Two ways to build "plugin passes" for MLIR.

$ pip install -r python_ext/requirements.txt
$ mkdir build && pushd build
$ cmake .. -DPython3_EXECUTABLE=$(which python) -DCMAKE_INSTALL_PREFIX=$PWD/..
$ cmake --build . --target install && popd

This will install both versions of the "plugin".

Note that this will download a copy of LLVM from my personal release repo. If you already have LLVM installed somewhere, you can add -DLLVM_INSTALL_DIR=<where your LLVM is installed> to cmake and it'll skip the download. Note your LLVM distribution will need to have been compiled with -DMLIR_ENABLE_BINDINGS_PYTHON=ON at minimum. See As a standalone shared library for fancier expectations/requirements on the LLVM distribution.

See python_ext.

This really isn't a plugin but just a quick way to compile something that includes one of your own passes and uses upstream passes without compiling LLVM/MLIR from source (i.e., using static .a libraries).

See pure.

This is much closer to a real plugin and depends on having a distribution of LLVM compiled with symbols exported; i.e., your LLVM/MLIR distribution should have been compiled with

-DCMAKE_C_VISIBILITY_PRESET=default
-DCMAKE_CXX_VISIBILITY_PRESET=default
-DCMAKE_VISIBILITY_INLINES_HIDDEN=0

Again, since the included CMakeLists.txt downloads LLVM from my repo (which was compiled as such), everything should work by default (but YMMV).

The python extension is straightforward:

$ python python_ext/demo.py

The "pure" plugin needs to preload an MLIR "aggregate" library; if you're on Mac OS:

$ LIB_MLIR_C_PATH=$PWD/llvm_install/lib/libMLIR-C.dylib python ./pure/demo.py

while if you're on Linux:

$ LIB_MLIR_C_PATH=$PWD/llvm_install/lib/libMLIR-C.so python ./pure/demo.py

Both paths will run convert-linalg-to-loops and dummy-pass (note the dummy.dummy annotation on the module):

// before:
module {
  func.func @matmul(%arg0: memref<?x?xf32>, %arg1: memref<?x?xf32>, %arg2: memref<?x?xf32>) {
    linalg.matmul ins(%arg0, %arg1 : memref<?x?xf32>, memref<?x?xf32>) outs(%arg2 : memref<?x?xf32>)
    return
  }
}

// after:
module attributes {dummy.dummy} {
  func.func @matmul(%arg0: memref<?x?xf32>, %arg1: memref<?x?xf32>, %arg2: memref<?x?xf32>) {
    %c0 = arith.constant 0 : index
    %c1 = arith.constant 1 : index
    %dim = memref.dim %arg0, %c0 : memref<?x?xf32>
    %dim_0 = memref.dim %arg0, %c1 : memref<?x?xf32>
    %dim_1 = memref.dim %arg1, %c1 : memref<?x?xf32>
    scf.for %arg3 = %c0 to %dim step %c1 {
      scf.for %arg4 = %c0 to %dim_1 step %c1 {
        scf.for %arg5 = %c0 to %dim_0 step %c1 {
          %0 = memref.load %arg0[%arg3, %arg5] : memref<?x?xf32>
          %1 = memref.load %arg1[%arg5, %arg4] : memref<?x?xf32>
          %2 = memref.load %arg2[%arg3, %arg4] : memref<?x?xf32>
          %3 = arith.mulf %0, %1 : f32
          %4 = arith.addf %2, %3 : f32
          memref.store %4, %arg2[%arg3, %arg4] : memref<?x?xf32>
        }
      }
    }
    return
  }
}

----------

◆ SET EXERCISE: Reproduce everything from "See python_ext." down to "static .a libraries)." in the MLIR plugin passes text above.

----------

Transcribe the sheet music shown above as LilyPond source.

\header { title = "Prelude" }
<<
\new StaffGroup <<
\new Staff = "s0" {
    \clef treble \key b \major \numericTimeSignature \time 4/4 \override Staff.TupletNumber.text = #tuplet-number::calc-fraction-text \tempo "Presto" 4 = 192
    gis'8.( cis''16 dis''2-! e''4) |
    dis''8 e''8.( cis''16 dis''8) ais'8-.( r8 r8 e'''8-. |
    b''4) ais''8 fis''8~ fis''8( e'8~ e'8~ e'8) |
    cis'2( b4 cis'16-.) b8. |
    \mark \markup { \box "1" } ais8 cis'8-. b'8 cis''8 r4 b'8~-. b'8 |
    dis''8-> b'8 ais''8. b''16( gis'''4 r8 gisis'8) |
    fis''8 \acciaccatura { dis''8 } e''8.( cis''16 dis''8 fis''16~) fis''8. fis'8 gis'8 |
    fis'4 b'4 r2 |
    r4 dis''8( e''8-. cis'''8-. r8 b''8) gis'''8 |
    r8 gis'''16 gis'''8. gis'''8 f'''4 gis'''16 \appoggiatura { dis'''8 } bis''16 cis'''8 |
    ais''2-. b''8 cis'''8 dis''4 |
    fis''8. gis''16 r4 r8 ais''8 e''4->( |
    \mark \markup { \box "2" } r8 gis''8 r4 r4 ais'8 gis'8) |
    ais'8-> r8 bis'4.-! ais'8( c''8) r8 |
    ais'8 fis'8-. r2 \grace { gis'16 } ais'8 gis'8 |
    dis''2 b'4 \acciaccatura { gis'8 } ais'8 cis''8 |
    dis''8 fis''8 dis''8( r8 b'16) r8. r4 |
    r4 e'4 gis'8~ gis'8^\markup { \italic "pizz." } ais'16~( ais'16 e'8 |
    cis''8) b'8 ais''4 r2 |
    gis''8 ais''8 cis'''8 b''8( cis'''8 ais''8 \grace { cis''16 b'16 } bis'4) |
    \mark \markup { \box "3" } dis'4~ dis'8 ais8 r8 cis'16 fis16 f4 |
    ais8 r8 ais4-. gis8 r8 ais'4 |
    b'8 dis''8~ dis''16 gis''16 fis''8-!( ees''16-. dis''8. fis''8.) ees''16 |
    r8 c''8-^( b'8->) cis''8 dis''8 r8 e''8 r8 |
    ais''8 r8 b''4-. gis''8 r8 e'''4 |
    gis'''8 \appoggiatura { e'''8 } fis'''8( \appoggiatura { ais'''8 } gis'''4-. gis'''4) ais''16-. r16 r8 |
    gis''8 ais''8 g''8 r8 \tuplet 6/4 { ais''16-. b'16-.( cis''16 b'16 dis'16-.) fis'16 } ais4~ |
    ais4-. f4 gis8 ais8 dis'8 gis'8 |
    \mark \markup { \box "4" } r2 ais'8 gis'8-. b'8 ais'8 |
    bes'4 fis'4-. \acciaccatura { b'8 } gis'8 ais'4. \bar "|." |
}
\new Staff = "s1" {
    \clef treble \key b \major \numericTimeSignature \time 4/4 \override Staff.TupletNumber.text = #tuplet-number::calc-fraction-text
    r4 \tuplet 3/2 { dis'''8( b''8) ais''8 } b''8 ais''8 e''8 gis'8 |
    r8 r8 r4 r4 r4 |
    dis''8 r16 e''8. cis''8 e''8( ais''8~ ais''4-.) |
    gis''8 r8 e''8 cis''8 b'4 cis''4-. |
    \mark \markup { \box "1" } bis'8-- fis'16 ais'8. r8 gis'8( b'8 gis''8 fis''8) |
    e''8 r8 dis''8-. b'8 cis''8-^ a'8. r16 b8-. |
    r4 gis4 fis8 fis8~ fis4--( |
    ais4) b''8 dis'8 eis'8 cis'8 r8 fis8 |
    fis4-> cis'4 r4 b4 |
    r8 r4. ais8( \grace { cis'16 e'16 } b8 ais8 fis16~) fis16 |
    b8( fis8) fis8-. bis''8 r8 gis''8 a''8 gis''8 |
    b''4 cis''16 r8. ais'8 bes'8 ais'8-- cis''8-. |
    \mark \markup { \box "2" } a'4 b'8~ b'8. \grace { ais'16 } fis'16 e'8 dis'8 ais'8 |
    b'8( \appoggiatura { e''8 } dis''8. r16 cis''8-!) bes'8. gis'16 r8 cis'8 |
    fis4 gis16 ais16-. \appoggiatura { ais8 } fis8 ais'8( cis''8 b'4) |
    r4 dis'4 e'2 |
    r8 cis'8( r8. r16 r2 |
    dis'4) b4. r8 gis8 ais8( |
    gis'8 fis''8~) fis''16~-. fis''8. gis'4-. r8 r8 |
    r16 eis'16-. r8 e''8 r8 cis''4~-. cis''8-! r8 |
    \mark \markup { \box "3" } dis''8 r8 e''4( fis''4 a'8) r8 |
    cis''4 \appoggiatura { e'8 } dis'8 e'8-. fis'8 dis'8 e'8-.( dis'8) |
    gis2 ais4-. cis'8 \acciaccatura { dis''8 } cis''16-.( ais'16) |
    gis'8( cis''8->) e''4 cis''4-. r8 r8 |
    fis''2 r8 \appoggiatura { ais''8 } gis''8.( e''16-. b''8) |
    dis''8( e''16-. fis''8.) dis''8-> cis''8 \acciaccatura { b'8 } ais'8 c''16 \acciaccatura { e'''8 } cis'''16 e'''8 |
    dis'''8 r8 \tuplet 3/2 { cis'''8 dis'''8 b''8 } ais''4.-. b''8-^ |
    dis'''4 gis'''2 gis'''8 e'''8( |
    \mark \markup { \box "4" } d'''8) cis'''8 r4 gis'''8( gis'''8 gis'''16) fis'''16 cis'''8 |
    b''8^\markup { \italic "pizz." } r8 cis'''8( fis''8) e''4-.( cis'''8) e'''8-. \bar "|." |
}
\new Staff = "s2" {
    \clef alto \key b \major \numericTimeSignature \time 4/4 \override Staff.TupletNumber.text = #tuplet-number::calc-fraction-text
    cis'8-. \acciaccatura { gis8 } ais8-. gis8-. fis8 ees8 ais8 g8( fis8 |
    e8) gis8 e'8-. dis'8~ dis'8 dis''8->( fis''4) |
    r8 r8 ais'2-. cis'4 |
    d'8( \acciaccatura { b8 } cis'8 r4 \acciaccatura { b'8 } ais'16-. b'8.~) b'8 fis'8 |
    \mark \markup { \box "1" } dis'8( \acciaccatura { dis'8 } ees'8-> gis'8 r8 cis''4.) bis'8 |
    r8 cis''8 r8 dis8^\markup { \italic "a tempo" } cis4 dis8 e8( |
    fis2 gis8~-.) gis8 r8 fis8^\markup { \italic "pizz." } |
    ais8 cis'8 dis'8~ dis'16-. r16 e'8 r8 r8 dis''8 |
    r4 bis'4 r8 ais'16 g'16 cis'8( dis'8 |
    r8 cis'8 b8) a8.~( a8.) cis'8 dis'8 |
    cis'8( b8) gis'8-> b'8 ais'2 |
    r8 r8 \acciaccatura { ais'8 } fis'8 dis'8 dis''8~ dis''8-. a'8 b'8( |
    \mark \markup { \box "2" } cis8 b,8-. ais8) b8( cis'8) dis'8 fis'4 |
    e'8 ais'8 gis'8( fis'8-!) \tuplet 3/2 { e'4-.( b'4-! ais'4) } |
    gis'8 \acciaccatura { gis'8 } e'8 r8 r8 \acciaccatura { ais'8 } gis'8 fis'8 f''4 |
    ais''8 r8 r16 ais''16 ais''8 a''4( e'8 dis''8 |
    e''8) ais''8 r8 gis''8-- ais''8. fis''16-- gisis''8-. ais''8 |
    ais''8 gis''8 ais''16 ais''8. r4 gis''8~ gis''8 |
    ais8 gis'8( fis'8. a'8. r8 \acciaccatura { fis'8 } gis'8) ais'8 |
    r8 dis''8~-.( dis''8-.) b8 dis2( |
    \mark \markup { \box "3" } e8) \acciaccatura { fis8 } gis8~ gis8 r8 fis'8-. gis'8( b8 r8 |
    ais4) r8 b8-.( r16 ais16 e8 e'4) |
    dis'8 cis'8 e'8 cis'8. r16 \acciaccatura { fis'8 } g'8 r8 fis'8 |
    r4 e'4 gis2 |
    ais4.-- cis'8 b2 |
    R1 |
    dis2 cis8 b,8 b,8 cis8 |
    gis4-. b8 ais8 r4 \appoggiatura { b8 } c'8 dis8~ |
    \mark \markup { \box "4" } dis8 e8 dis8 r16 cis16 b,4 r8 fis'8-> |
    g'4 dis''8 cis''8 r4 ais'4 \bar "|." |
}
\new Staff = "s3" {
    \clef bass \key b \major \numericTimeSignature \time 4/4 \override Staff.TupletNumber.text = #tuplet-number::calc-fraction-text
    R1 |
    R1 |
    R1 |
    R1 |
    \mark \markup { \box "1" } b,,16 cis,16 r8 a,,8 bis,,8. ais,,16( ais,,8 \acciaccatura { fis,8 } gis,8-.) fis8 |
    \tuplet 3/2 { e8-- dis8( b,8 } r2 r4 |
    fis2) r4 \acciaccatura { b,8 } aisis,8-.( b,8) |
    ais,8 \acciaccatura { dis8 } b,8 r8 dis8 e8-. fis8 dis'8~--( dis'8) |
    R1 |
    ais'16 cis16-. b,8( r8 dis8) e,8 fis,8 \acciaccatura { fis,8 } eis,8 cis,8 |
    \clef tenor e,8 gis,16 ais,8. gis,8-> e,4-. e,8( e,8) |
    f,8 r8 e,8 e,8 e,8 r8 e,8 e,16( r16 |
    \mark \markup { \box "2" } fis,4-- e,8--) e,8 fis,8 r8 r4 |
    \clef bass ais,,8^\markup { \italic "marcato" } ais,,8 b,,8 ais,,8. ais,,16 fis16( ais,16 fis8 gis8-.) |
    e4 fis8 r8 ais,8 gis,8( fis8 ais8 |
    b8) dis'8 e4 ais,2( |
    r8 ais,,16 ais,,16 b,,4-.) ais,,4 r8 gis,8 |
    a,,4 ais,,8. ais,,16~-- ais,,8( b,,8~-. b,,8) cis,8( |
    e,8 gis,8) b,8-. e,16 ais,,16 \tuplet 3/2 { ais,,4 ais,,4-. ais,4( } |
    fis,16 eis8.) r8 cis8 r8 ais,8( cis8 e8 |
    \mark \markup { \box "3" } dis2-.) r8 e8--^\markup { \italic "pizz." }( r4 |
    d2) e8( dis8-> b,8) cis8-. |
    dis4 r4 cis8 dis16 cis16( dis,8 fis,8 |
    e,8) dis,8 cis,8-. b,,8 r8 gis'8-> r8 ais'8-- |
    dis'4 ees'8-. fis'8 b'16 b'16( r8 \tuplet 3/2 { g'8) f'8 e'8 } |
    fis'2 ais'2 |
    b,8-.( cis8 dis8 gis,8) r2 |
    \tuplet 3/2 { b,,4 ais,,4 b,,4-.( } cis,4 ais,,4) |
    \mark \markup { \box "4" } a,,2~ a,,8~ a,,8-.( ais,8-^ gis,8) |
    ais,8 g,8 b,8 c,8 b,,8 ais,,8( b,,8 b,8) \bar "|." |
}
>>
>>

----------

◆ ANSWER TO THIS PROBLEM:
See python_ext.

This really isn't a plugin but just a quick way to compile something that includes one of your own passes and uses upstream passes without compiling LLVM/MLIR from source (i.e., using static .a libraries).